Work required:
Using the records that follow, copy every line containing the word "linejoin".

Stored data entries:
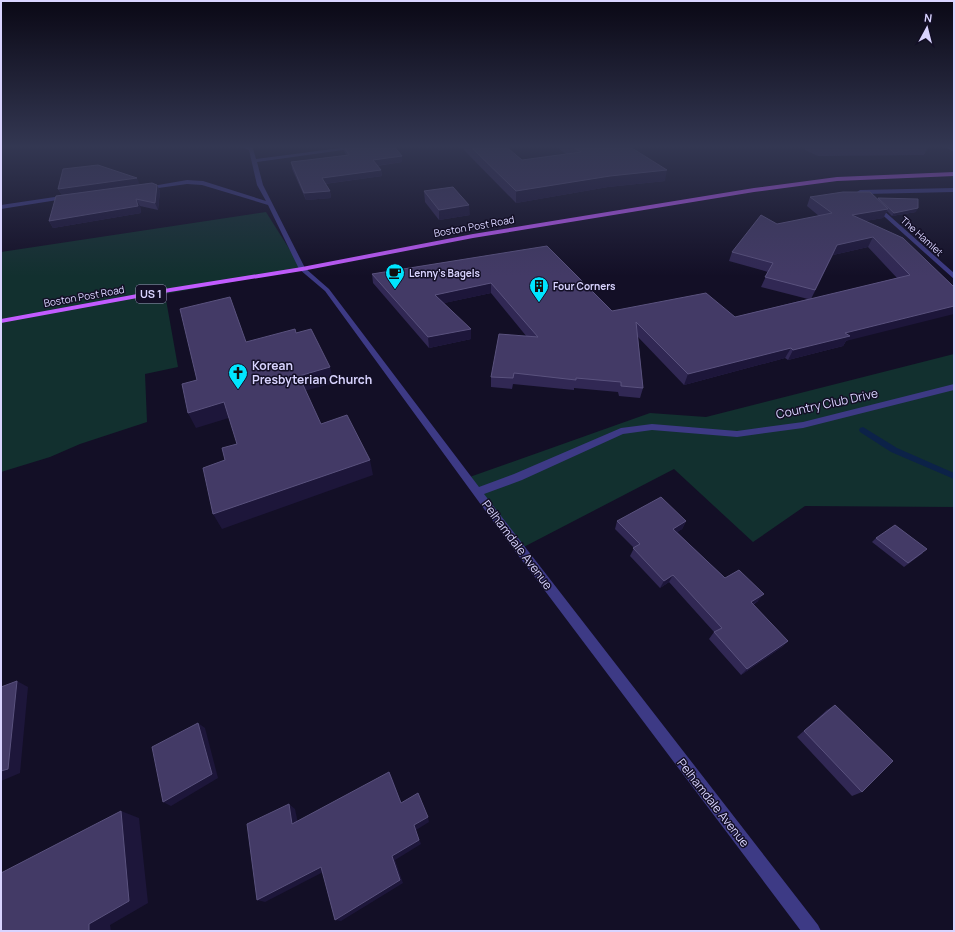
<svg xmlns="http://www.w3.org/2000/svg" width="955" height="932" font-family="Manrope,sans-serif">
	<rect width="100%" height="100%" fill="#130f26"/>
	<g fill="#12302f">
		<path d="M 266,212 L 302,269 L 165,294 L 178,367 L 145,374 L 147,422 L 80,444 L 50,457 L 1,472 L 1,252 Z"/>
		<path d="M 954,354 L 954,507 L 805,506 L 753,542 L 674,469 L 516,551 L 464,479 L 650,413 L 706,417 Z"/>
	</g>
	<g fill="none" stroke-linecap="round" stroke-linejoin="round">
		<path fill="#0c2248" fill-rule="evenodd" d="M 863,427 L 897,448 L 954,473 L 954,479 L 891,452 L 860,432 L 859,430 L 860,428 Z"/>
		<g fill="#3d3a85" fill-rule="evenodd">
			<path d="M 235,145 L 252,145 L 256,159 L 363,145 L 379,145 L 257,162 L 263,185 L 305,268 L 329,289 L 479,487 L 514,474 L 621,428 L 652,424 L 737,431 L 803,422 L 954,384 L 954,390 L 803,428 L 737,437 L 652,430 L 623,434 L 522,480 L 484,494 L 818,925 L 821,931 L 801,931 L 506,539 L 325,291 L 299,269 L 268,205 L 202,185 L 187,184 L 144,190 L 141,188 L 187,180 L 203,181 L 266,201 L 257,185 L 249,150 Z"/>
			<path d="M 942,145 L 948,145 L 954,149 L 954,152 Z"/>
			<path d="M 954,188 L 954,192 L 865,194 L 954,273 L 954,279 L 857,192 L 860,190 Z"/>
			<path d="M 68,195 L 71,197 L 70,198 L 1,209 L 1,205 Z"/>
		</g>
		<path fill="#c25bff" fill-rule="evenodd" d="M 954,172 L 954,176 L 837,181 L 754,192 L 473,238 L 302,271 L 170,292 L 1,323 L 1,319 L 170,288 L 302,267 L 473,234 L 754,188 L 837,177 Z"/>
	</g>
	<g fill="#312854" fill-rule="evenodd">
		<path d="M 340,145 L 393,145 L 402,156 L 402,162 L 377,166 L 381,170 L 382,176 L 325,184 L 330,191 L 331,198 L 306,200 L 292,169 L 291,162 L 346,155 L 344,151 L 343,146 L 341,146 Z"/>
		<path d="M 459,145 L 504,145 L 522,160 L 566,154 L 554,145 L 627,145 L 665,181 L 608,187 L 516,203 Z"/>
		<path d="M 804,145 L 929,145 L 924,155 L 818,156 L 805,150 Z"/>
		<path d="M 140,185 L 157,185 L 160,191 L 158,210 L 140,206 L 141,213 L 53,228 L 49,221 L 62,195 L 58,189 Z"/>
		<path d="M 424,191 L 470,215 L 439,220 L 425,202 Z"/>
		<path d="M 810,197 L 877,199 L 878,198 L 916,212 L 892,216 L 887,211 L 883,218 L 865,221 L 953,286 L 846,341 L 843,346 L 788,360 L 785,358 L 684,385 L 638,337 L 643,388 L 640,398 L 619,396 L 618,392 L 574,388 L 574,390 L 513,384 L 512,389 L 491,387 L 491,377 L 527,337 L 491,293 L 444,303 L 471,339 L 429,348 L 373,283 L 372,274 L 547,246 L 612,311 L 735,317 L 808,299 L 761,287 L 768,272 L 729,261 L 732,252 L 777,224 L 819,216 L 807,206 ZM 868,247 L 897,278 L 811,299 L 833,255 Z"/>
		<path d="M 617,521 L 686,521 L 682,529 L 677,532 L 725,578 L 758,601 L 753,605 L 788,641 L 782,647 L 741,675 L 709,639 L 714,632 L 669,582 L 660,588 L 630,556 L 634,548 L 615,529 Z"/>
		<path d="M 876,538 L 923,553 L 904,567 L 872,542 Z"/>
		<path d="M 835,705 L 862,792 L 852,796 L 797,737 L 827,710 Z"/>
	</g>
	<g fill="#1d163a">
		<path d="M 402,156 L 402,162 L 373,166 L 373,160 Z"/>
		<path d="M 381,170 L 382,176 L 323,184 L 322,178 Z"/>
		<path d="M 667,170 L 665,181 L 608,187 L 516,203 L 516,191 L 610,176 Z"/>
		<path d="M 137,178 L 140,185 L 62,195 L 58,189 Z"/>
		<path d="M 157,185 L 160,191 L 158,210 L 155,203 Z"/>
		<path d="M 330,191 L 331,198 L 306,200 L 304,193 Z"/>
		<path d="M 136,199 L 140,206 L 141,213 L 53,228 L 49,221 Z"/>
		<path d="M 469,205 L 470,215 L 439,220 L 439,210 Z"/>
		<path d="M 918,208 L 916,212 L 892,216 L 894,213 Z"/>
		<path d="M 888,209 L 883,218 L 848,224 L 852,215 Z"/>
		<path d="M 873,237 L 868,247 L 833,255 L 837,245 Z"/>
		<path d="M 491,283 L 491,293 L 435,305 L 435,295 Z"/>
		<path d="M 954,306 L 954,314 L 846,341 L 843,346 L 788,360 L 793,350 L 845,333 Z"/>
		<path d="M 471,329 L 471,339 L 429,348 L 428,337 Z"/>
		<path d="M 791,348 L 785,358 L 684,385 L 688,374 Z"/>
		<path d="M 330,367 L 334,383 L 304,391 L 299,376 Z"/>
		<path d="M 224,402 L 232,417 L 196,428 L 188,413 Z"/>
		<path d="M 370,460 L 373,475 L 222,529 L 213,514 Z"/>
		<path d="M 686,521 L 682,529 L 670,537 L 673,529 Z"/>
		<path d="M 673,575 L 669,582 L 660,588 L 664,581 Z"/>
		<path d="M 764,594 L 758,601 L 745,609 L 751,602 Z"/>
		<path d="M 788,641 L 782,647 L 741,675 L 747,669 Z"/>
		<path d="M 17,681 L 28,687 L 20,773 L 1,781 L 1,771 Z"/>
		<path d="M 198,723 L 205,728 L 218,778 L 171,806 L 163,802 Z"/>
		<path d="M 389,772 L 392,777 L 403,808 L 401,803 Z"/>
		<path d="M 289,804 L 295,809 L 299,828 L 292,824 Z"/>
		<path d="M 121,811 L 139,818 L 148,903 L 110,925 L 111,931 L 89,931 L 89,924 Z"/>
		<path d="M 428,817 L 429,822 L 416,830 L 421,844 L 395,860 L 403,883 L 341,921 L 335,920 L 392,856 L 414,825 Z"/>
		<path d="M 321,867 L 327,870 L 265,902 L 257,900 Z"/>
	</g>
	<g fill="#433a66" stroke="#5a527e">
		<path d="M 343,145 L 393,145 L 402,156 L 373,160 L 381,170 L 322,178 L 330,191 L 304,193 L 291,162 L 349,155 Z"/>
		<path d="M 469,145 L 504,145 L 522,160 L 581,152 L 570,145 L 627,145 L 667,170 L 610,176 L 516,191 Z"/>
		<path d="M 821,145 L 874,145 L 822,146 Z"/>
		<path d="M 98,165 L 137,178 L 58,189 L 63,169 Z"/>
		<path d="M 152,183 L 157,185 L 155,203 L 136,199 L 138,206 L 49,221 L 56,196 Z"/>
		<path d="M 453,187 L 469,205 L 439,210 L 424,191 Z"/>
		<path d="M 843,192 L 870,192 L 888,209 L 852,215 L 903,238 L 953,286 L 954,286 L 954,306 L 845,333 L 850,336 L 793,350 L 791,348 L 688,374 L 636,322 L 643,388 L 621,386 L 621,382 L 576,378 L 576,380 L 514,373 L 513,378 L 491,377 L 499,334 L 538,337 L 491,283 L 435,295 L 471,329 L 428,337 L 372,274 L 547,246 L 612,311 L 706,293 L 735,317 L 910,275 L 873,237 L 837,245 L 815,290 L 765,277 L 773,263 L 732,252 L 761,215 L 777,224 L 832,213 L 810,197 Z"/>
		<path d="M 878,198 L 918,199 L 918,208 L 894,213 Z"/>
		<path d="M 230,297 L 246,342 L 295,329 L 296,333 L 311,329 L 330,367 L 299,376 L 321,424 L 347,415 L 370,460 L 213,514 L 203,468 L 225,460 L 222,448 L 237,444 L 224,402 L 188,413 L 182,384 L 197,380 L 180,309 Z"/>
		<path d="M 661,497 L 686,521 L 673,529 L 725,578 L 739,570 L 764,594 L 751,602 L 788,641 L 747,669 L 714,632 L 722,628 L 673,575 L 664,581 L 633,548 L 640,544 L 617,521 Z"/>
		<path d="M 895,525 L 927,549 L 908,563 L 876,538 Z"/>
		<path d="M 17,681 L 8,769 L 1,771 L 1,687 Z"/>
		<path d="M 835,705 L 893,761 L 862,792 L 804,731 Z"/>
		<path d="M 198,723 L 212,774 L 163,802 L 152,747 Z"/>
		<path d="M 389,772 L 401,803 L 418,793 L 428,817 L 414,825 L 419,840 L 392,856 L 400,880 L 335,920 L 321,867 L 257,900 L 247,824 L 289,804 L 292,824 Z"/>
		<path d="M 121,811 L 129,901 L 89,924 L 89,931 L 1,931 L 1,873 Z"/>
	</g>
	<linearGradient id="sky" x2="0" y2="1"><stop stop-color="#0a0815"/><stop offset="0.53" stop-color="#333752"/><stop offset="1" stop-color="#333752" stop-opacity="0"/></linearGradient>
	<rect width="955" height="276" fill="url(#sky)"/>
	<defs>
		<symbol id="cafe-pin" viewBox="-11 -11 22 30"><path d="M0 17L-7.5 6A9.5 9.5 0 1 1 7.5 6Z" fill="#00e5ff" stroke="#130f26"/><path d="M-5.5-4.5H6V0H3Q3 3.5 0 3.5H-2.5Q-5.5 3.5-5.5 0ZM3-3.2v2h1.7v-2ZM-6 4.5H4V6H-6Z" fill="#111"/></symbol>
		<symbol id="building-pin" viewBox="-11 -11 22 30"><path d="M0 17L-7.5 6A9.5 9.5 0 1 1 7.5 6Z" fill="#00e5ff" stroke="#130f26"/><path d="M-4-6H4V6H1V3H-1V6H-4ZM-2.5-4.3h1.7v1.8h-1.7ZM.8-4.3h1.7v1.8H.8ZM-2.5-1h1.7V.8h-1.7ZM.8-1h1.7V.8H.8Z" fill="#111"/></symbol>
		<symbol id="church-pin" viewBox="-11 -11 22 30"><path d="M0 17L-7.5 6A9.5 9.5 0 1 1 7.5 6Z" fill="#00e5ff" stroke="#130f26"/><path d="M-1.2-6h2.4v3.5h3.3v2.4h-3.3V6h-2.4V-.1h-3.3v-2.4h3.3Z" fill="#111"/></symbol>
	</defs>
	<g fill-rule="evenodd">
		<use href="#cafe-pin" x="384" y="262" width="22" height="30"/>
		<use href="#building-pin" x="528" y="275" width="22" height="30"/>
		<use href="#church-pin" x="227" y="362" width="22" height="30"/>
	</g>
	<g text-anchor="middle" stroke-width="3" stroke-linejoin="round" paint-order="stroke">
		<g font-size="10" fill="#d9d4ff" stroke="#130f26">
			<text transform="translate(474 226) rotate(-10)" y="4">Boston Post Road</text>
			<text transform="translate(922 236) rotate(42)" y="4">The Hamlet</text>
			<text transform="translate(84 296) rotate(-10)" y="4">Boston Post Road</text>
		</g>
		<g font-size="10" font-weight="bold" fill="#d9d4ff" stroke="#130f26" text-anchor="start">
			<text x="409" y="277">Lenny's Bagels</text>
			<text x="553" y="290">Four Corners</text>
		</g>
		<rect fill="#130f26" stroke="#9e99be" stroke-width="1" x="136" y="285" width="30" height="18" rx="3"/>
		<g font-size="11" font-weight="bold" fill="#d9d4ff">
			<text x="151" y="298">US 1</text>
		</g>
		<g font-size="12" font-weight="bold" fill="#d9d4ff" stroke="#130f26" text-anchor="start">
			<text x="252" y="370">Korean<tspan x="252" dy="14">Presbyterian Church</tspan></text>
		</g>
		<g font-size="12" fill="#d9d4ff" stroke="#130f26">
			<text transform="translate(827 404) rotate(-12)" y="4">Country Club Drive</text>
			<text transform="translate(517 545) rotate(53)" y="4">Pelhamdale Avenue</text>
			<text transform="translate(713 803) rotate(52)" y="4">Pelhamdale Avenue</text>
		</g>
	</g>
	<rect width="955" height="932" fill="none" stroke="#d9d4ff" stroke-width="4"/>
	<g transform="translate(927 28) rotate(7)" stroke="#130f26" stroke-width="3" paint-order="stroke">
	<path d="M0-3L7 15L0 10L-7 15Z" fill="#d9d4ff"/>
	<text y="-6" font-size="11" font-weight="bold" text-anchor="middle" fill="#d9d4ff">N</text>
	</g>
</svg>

Written solution:
	<g fill="none" stroke-linecap="round" stroke-linejoin="round">
	<g text-anchor="middle" stroke-width="3" stroke-linejoin="round" paint-order="stroke">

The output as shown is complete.